Chevrolet readies the 'Matchbox' cars 


By Karl Greenberg
MediaPost Publications

(August 7, 2010) General Motors' fate rests on Chevrolet like a pallet of hay on the flatbed of a Silverado truck. The automaker's core division, which gets well over $600 million of the $1.5 billion-plus marketing budget, has shifted from low gear to at least third in recent months, with strong sales of Equinox, Malibu — and now, the Silverado Heavy Duty.

But if ever there was a year in which Chevrolet — and by extension new agency Goodby, Silverstein and Partners — must make good on the car side of the equation, it's the 2011/12 model years.

That's when Chevrolet, whose sales are up 27 percent year-to-date, launches three critical vehicles: one that puts the division in the nascent electric-car field, and two that must prove to the auto-buying public that Chevrolet is for real in the compact and subcompact segments, two regions in which it has languished for many moons.

The compact region of the market — the second-largest, which constitutes over 15 percent of total auto sales — has been dominated for years by Honda Civic and Toyota Corolla, and Ford's Focus has been the domestic player with teeth in the segment.

But this fall, Chevrolet will launch the Cruze in that crowded region. And next year, out comes a new version of Aveo, which started life in 2004 as a GM-badged Daewoo, fruit of General Motors' relationship with the Korean company. But the new Aveo — a subcompact to compete with vehicles like Honda Fit, Toyota Yaris, Nissan Versa and Ford's Fiesta is like Cruze, a GM-designed global car.

Jim Campbell, VP marketing for the division, says a newly launched raft of ads is based on a popular 70-second Web video by Campbell-Ewald (which will henceforth be doing CRM and dealer group ads). The video shows a truck towing a trailer. The truck comes apart like origami to reveal the underpinnings of the vehicle.

"We had a really good response to that animation, so we made 30- and 15-second versions." He says two other commercials for the Silverado HD begin airing in the next couple of weeks. These show the truck taking on very steep terrain. Campbell says Chevy is putting so much effort into HD partly because it serves as a halo vehicle for the much bigger-selling, full-sized Silverado pickup.

Campbell says Cruze, launching next month, benefits from being the new kid on the block. "We have a window of time here: Honda pushed back the launch of their new vehicle about six months; Corolla, we don't know when they are launching but it's at least a year out.

Then there is Ford Focus, which will be coming out sometime in the first quarter, and [Hyundai] Elantra in the first or second quarter," he says. "So there's a lot of activity coming, but we have this window in the fall and part of spring where it's us against the older models."

Chevrolet talking points on Cruze will be safety, fuel efficiency, premium appointments, ride handling and durability.

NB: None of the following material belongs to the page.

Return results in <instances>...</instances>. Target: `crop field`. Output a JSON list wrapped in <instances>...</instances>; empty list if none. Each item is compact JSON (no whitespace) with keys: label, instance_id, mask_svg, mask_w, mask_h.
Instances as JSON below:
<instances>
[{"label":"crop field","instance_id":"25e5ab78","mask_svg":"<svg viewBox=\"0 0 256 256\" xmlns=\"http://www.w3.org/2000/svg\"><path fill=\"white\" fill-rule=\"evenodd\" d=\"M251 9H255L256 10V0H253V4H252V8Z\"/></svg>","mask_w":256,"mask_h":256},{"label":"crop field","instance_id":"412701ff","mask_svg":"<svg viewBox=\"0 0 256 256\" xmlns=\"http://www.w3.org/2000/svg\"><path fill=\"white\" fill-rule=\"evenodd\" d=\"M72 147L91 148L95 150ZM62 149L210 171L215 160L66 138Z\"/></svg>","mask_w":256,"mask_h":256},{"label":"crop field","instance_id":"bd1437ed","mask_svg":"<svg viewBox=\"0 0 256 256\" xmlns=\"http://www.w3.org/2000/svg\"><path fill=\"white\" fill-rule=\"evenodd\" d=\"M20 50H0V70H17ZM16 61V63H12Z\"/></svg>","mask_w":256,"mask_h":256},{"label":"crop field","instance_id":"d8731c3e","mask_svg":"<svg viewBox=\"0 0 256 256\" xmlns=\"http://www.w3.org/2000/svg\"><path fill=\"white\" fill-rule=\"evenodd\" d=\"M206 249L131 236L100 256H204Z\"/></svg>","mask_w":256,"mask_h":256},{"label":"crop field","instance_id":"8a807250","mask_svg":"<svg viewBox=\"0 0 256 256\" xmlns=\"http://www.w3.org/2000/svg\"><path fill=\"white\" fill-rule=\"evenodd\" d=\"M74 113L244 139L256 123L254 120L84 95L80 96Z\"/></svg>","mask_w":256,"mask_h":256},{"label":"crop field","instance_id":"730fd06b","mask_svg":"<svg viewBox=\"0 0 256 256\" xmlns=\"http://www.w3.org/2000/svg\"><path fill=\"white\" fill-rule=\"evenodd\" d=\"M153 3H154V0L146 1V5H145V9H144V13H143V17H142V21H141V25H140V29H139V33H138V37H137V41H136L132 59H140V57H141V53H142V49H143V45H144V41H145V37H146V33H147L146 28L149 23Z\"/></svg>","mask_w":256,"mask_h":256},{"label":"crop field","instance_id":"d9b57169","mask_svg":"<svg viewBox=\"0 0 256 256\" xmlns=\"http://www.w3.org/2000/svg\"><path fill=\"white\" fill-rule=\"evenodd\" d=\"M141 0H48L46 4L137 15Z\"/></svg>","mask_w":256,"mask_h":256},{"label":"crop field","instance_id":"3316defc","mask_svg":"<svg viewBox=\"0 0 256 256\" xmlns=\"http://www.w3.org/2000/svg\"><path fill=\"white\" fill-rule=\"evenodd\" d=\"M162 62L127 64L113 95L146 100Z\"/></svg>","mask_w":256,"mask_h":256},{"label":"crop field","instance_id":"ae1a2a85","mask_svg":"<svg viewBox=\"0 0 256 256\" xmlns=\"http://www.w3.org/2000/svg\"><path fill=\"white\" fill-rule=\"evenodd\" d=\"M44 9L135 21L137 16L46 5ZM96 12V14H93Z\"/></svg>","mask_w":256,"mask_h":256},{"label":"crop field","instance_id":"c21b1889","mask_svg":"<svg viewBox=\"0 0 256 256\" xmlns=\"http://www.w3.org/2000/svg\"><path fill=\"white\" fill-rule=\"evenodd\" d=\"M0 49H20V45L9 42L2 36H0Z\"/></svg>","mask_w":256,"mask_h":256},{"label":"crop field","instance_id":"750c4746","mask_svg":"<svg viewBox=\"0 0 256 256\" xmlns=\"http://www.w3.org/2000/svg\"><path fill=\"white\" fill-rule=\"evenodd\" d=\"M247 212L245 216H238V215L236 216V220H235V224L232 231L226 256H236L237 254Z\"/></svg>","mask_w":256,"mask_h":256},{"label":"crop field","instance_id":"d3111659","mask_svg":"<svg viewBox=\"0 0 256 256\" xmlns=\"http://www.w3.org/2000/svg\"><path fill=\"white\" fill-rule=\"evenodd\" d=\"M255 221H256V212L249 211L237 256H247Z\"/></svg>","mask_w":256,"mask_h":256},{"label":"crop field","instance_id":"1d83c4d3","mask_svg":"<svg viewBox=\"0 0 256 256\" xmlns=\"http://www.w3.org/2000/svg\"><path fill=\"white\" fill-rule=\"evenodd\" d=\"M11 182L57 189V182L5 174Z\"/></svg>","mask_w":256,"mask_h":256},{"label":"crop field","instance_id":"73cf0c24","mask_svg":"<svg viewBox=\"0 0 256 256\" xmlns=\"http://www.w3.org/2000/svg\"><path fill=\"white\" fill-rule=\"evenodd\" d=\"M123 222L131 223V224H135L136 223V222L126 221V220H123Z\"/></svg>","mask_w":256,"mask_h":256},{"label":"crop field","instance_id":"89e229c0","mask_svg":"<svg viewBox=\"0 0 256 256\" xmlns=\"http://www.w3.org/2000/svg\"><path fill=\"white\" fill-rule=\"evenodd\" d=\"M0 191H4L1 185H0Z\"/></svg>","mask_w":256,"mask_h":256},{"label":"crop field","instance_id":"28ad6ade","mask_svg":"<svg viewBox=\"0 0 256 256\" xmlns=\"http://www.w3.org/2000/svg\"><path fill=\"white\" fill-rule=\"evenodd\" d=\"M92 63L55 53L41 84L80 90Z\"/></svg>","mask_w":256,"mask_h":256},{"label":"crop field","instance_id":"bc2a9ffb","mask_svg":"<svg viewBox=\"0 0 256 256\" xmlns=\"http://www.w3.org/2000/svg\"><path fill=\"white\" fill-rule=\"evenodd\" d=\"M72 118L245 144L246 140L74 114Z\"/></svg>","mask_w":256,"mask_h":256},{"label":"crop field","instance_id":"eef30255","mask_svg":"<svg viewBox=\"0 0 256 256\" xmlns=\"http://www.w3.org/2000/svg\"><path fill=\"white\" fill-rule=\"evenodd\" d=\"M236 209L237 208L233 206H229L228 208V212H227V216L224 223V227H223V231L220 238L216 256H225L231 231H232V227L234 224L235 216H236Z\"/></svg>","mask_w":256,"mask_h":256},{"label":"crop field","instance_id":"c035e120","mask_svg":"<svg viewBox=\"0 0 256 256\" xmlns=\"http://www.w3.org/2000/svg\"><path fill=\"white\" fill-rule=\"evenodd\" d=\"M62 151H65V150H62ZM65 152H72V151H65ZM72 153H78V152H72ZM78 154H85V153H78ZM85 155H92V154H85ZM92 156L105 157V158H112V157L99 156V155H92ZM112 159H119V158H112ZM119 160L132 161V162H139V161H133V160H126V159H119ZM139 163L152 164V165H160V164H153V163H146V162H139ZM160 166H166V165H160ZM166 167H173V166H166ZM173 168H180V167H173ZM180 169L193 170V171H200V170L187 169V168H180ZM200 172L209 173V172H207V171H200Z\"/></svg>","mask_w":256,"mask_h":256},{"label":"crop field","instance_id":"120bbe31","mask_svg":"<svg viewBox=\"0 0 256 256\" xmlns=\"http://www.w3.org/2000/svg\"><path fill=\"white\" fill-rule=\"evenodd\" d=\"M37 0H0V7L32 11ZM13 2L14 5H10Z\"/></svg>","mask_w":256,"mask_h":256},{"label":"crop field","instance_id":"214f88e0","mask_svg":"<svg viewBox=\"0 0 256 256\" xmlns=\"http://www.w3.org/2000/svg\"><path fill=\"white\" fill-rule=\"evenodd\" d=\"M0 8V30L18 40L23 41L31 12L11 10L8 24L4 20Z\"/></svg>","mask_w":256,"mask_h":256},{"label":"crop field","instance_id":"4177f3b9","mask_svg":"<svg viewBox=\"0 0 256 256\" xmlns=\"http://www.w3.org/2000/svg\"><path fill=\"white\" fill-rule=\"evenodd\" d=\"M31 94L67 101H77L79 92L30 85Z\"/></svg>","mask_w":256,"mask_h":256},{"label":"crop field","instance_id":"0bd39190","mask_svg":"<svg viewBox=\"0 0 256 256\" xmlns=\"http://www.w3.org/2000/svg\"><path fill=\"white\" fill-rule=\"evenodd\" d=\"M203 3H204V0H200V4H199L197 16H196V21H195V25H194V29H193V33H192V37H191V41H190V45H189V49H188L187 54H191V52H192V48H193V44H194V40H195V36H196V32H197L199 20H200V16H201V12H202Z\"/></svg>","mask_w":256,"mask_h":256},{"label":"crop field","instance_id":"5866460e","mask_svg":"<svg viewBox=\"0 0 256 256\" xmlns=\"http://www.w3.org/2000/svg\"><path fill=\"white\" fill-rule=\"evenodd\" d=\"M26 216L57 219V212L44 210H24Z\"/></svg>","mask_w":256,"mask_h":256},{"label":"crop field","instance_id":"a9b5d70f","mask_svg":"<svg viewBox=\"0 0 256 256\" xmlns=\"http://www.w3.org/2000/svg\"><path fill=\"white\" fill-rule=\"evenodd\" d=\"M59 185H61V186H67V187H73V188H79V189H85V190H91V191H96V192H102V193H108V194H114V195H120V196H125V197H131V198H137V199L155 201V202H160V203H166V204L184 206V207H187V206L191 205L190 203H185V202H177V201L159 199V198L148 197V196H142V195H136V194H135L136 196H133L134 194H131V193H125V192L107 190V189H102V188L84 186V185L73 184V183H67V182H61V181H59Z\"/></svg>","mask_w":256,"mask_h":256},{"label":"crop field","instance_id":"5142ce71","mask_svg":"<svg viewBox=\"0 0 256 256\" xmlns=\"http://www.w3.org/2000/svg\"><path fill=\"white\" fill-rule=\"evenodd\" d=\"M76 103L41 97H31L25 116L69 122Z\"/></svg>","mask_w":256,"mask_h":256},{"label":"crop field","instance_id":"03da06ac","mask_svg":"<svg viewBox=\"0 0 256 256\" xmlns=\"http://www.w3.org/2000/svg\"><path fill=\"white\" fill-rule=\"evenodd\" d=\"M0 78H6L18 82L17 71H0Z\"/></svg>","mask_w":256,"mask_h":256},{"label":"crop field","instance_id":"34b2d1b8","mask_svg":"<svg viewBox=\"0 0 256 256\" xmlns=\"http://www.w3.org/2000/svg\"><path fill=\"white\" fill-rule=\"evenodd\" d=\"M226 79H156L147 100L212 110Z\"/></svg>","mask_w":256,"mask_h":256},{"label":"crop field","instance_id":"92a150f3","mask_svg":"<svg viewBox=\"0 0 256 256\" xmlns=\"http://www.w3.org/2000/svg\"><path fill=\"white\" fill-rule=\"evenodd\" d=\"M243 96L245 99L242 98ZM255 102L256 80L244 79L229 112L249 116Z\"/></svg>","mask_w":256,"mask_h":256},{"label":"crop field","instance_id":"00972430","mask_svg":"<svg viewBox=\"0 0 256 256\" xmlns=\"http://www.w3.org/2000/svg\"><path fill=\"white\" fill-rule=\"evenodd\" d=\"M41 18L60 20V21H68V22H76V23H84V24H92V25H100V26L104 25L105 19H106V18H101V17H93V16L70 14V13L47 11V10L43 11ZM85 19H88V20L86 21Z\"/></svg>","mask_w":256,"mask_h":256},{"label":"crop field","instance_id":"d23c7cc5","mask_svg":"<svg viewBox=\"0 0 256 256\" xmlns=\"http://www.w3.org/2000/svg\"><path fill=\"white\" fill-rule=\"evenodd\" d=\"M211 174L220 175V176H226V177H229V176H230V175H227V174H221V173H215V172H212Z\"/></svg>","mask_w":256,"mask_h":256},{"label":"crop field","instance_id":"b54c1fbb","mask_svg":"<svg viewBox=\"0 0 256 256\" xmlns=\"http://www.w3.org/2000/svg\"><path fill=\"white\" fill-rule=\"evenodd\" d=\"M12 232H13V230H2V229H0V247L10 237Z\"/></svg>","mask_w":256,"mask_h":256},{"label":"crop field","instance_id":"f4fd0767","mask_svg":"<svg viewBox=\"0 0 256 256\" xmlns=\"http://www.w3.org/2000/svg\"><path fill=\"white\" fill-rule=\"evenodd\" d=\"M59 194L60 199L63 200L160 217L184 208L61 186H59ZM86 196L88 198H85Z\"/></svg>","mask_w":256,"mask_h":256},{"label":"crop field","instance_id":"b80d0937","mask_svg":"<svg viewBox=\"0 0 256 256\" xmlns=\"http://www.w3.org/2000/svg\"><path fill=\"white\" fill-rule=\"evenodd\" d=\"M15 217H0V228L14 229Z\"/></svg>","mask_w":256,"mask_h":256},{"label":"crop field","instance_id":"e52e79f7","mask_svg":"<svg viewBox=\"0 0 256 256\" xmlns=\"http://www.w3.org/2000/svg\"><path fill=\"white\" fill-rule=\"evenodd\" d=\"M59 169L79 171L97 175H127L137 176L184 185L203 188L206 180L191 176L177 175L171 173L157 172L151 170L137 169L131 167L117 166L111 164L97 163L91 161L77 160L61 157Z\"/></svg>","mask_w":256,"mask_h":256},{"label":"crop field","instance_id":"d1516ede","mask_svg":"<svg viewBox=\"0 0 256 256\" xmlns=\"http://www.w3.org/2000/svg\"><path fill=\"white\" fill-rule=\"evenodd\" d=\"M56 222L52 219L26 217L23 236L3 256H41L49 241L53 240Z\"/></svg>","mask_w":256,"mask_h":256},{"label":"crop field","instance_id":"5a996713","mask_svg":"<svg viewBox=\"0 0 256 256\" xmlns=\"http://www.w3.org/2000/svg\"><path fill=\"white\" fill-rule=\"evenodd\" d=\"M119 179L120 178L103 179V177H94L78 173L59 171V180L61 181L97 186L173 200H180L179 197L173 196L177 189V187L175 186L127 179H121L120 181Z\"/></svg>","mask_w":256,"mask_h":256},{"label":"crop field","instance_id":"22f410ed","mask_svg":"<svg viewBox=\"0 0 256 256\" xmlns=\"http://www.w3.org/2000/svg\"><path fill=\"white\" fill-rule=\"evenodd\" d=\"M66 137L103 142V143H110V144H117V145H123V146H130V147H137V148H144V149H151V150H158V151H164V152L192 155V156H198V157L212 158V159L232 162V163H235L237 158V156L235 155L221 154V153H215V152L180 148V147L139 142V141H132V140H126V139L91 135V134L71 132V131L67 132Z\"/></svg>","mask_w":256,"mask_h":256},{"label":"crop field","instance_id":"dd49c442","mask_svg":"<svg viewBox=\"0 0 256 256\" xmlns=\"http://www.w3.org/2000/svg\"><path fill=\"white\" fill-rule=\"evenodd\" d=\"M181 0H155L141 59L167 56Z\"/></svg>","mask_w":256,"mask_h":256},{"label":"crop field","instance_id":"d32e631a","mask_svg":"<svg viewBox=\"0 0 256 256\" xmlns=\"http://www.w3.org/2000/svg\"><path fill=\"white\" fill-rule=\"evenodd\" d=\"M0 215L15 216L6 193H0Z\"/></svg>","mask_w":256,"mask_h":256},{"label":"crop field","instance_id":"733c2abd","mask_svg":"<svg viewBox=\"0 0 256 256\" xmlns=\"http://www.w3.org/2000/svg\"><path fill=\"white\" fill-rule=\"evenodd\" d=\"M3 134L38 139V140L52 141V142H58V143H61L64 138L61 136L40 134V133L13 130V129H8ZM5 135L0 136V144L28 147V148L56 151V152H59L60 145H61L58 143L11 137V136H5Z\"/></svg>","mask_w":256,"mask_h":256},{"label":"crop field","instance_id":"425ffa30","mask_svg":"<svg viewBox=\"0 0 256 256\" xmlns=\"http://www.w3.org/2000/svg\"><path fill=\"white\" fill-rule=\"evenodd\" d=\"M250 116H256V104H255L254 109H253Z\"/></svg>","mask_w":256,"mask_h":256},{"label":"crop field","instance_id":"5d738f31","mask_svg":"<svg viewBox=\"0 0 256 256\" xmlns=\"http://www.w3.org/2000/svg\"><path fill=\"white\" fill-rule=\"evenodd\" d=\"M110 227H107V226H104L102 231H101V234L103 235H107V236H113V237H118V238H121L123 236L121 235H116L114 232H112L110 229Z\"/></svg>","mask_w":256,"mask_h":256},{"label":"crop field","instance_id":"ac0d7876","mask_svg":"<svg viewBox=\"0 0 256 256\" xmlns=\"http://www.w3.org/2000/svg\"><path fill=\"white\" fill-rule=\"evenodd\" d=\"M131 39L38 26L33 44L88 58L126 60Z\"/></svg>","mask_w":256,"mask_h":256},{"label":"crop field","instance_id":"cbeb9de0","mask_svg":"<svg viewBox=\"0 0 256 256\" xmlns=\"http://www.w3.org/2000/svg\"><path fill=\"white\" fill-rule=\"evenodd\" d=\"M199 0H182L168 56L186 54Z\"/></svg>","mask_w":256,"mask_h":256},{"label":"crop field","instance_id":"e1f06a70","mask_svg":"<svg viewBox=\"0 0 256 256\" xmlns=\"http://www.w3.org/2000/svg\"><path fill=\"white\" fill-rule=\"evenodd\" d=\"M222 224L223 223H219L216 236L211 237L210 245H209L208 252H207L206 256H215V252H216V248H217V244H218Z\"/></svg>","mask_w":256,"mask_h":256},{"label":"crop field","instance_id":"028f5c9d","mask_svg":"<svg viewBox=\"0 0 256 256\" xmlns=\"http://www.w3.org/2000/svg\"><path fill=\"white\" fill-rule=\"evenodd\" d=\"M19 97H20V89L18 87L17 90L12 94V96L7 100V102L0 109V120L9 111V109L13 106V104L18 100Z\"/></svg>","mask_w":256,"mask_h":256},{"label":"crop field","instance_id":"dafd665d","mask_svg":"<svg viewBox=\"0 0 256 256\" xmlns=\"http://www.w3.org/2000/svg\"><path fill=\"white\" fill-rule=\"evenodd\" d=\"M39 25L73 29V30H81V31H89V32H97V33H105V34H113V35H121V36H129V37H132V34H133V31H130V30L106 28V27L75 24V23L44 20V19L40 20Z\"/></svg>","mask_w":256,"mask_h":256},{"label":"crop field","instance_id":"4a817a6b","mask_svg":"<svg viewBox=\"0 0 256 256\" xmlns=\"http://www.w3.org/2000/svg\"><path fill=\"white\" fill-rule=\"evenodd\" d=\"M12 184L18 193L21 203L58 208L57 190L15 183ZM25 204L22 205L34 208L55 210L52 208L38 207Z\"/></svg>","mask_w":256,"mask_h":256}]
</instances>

And thw fact that the car is global. The Chevy Cruze Web site, for instance, pitches the vehicle as something of a world traveler, getting torturous tests in places like Arabia, Scandinavia, Thailand, Venezuela and the Sahara.

The plan will be to talk about the vehicle's safety appointments -- with 10 airbags standard versus the segment's usual 6. Campbell says that in the 60 countries in which the vehicle has been sold already, it has earned the highest safety rating in all of them. The company is launching an Eco version of the car later this year that gets 40 mpg. "The Eco Cruze may be as high as 20% of the business," he says.

"The compact segment really has two groups of buyers: the entry-level customers and young families, and then folks whose kids have moved out of the house, so sometimes people come into the segment who are downsizing from mid-sized cars. Campbell says sales data on recent Chevrolet vehicles suggest Cruze will conquest non-GM brands.

"Equinox [Chevrolet's compact crossover] is conquesting very well; over 40 percent of people who buy Equinox are new to GM." He says the same is true for Chevy's Camaro, a convertible version of which debuts next year.

The Traverse mid-sized crossover led its segment last year and is "a few thousand units behind Edge this year," he says.